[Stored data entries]
+---+

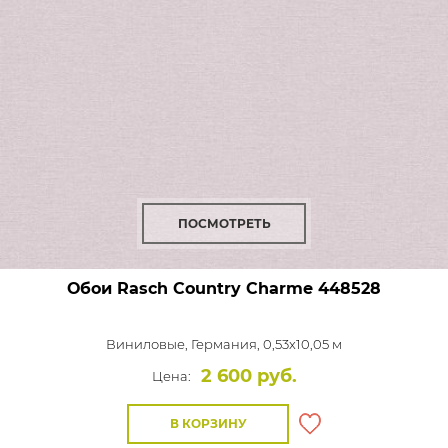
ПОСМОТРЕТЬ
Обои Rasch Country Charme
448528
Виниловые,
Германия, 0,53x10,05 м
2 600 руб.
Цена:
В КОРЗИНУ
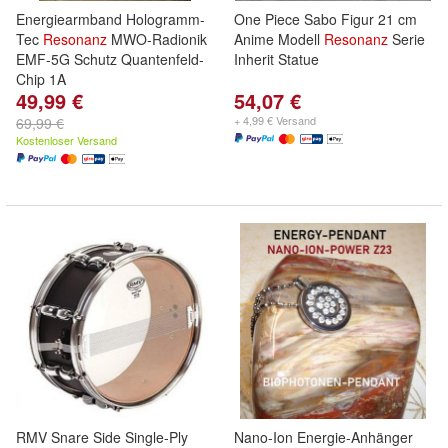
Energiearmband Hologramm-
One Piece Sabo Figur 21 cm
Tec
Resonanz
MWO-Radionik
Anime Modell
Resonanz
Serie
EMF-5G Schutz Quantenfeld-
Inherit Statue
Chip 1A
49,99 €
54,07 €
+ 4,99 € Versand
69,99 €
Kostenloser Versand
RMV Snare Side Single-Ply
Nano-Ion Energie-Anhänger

+---+

• [TASK INSTRUCTIONS] From the line containing "One Piece Sabo Figur 21 cm" down to the last line of the records, transcribe every line exactly and add nothing else.

• [FINISHED TASK]
One Piece Sabo Figur 21 cm
Tec
Resonanz
MWO-Radionik
Anime Modell
Resonanz
Serie
EMF-5G Schutz Quantenfeld-
Inherit Statue
Chip 1A
49,99 €
54,07 €
+ 4,99 € Versand
69,99 €
Kostenloser Versand
RMV Snare Side Single-Ply
Nano-Ion Energie-Anhänger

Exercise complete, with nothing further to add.